Fabrication of Periodic Nanostructures on Silicon Suboxide Films with Plasmonic Near-Field Ablation Induced by Low-Fluence Femtosecond Laser Pulses

Nanomaterials (Basel). 2020 Jul 30;10(8):1495. doi: 10.3390/nano10081495.

Abstract

Silicon suboxide (SiOx, x ≈ 1) is a substoichiometric silicon oxide with a large refractive index and optical absorption coefficient that oxidizes to silica (SiO2) by annealing in air at ~1000 °C. We demonstrate that nanostructures with a groove period of 200-330 nm can be formed in air on a silicon suboxide film with 800 nm, 100 fs, and 10 Hz laser pulses at a fluence an order of magnitude lower than that needed for glass materials such as fused silica and borosilicate glass.
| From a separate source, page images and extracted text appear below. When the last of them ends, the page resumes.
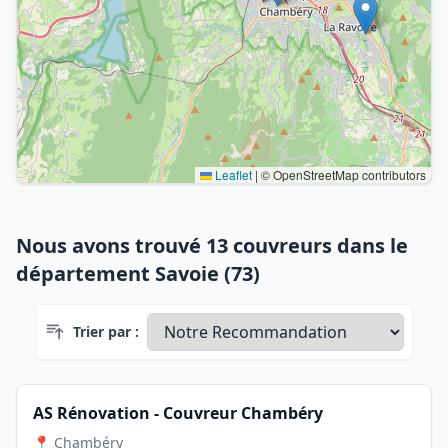
Leaflet
|
© OpenStreetMap contributors
Nous avons trouvé 13 couvreurs dans le
département Savoie (73)
Trier par :
AS Rénovation - Couvreur Chambéry
📍 Chambéry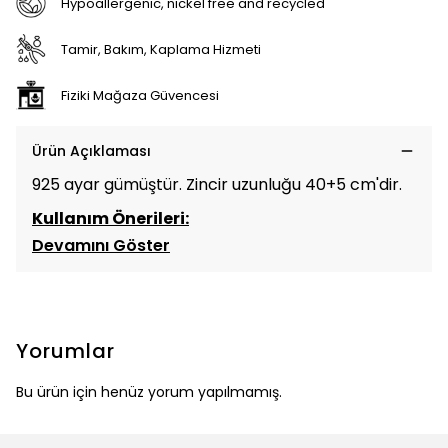
Hypoallergenic, nickel free and recycled
Tamir, Bakım, Kaplama Hizmeti
Fiziki Mağaza Güvencesi
Ürün Açıklaması
925 ayar gümüştür. Zincir uzunluğu 40+5 cm'dir.
Kullanım Önerileri:
Devamını Göster
Yorumlar
Bu ürün için henüz yorum yapılmamış.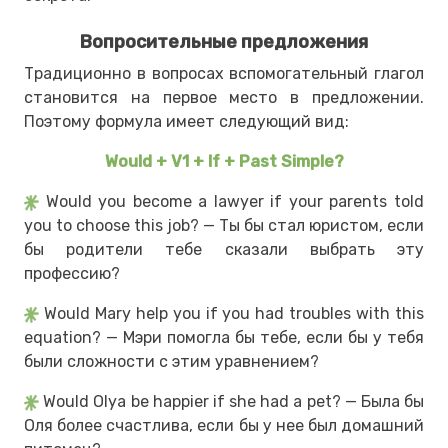
Вопросительные предложения
Традиционно в вопросах вспомогательный глагол
становится на первое место в предложении.
Поэтому формула имеет следующий вид:
Would + V1 + If + Past Simple?
Would you become a lawyer if your parents told
you to choose this job? — Ты бы стал юристом, если
бы родители тебе сказали выбрать эту
профессию?
Would Mary help you if you had troubles with this
equation? — Мэри помогла бы тебе, если бы у тебя
были сложности с этим уравнением?
Would Olya be happier if she had a pet? — Была бы
Оля более счастлива, если бы у нее был домашний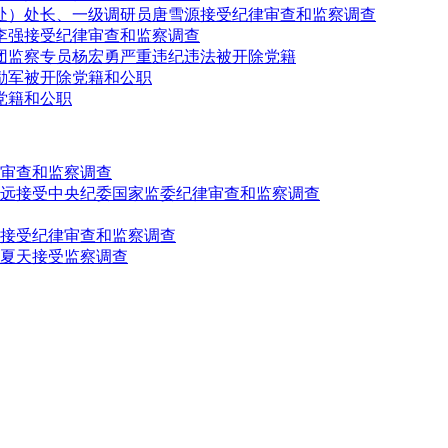
处）处长、一级调研员唐雪源接受纪律审查和监察调查
李强接受纪律审查和监察调查
团监察专员杨宏勇严重违纪违法被开除党籍
励军被开除党籍和公职
党籍和公职
审查和监察调查
致远接受中央纪委国家监委纪律审查和监察调查
接受纪律审查和监察调查
夏天接受监察调查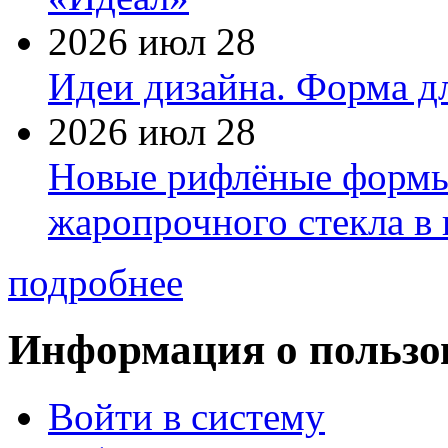
2026 июл 28
Идеи дизайна. Форма дл
2026 июл 28
Новые рифлёные формы 
жаропрочного стекла в
подробнее
Информация о пользо
Войти в систему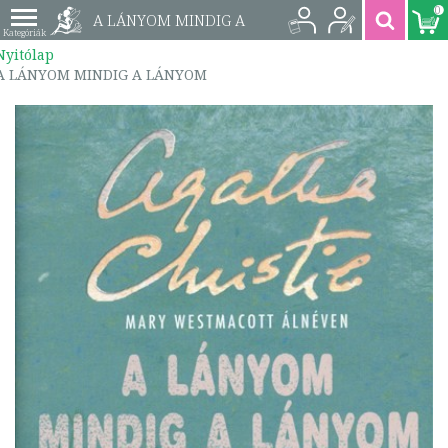
0
A LÁNYOM MINDIG A
Nyitólap
LÁNYOM |
A LÁNYOM MINDIG A LÁNYOM
9789639910379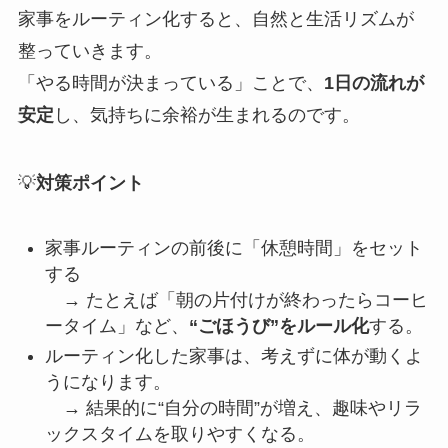
家事をルーティン化すると、自然と生活リズムが
整っていきます。
「やる時間が決まっている」ことで、
1日の流れが
安定
し、気持ちに余裕が生まれるのです。
💡
対策ポイント
家事ルーティンの前後に「休憩時間」をセット
する
→ たとえば「朝の片付けが終わったらコーヒ
ータイム」など、
“ごほうび”をルール化
する。
ルーティン化した家事は、考えずに体が動くよ
うになります。
→ 結果的に“自分の時間”が増え、趣味やリラ
ックスタイムを取りやすくなる。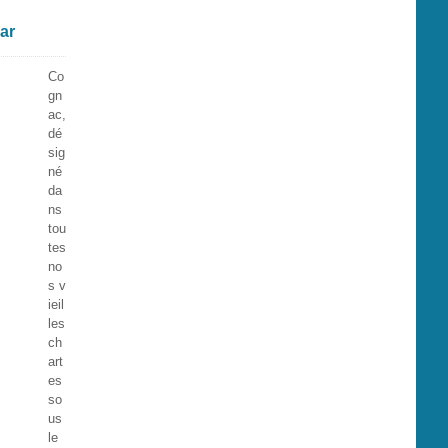
ar
Co
gn
ac,
dé
sig
né
da
ns
tou
tes
no
s v
ieil
les
ch
art
es
so
us
le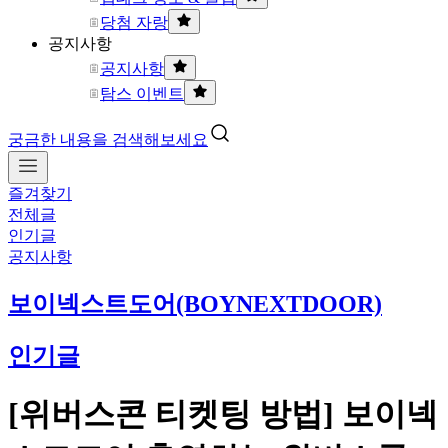
당첨 자랑
공지사항
공지사항
탐스 이벤트
궁금한 내용을 검색해보세요
즐겨찾기
전체글
인기글
공지사항
보이넥스트도어(BOYNEXTDOOR)
인기글
[위버스콘 티켓팅 방법] 보이넥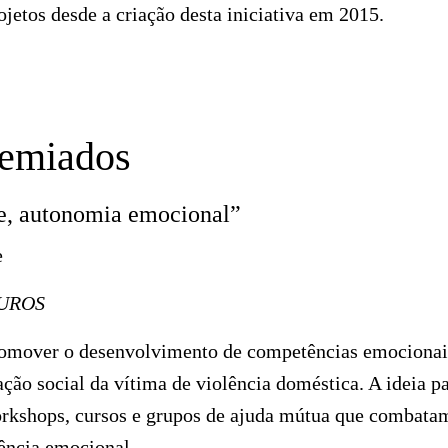
jetos desde a criação desta iniciativa em 2015.
remiados
re, autonomia emocional”
e
EUROS
romover o desenvolvimento de competências emociona
ração social da vítima de violência doméstica. A ideia pa
rkshops, cursos e grupos de ajuda mútua que combatam
ência emocional.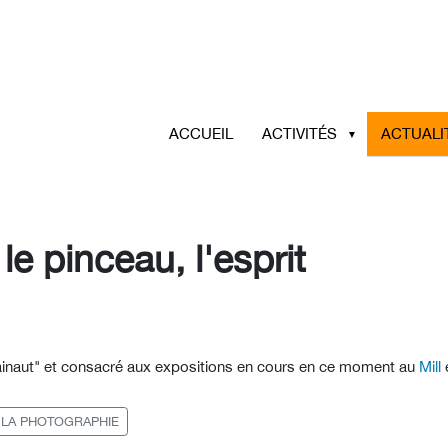
ACCUEIL
ACTIVITÉS
ACTUALI
 le pinceau, l'esprit
inaut"
et consacré aux expositions en cours en ce moment au
Mill
E LA PHOTOGRAPHIE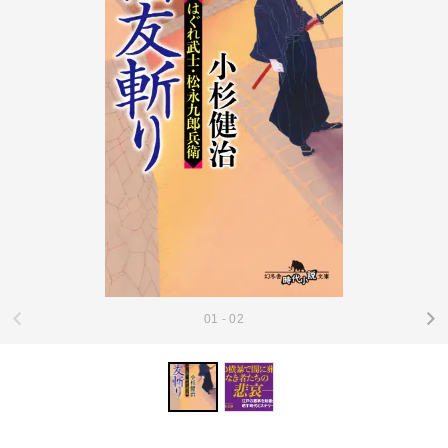
01 - 02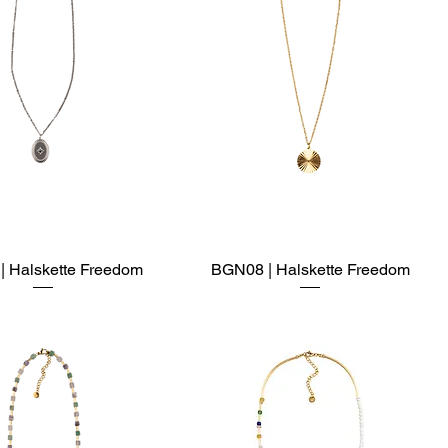
 Halskette Freedom
Schnellansicht
BGN08 | Halskette Freedom
Schnellansicht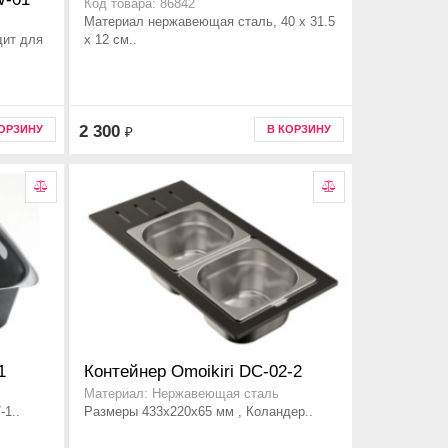
Код товара: 86842
Материал нержавеющая сталь, 40 х 31.5
дит для
х 12 см..
2 300
КОРЗИНУ
В КОРЗИНУ
₽
1
Контейнер Omoikiri DC-02-2
Материал: Нержавеющая сталь
-1..
Размеры 433x220x65 мм , Коландер..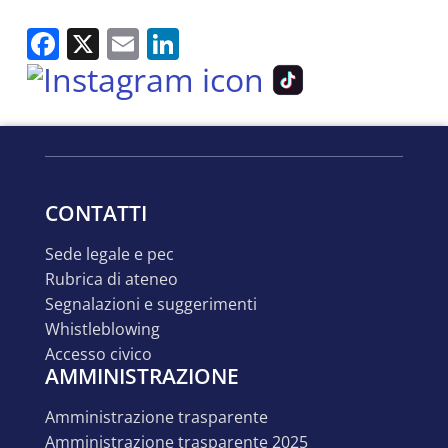
Facebook
X
Email
LinkedIn
CONTATTI
sede legale e pec
rubrica di ateneo
segnalazioni e suggerimenti
whistleblowing
accesso civico
AMMINISTRAZIONE
amministrazione trasparente
amministrazione trasparente 2025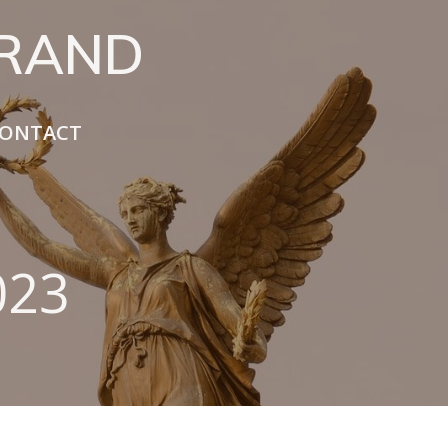
URAND
ONTACT
023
Experimental results show that high-density electrons can be produced with low-fluence femtosecond laser pulses, and plasmonic near-fields are subsequently excited to create nanostructures on the surface because silicon suboxide has a larger optical absorption coefficient than glass. Calculations using a model target reproduce the observed groove periods well and explain the mechanism of the nanostructure formation.

Keywords: femtosecond laser; glass; laser ablation; nanostructure formation; near-field; silicon suboxide; surface plasmon polaritons.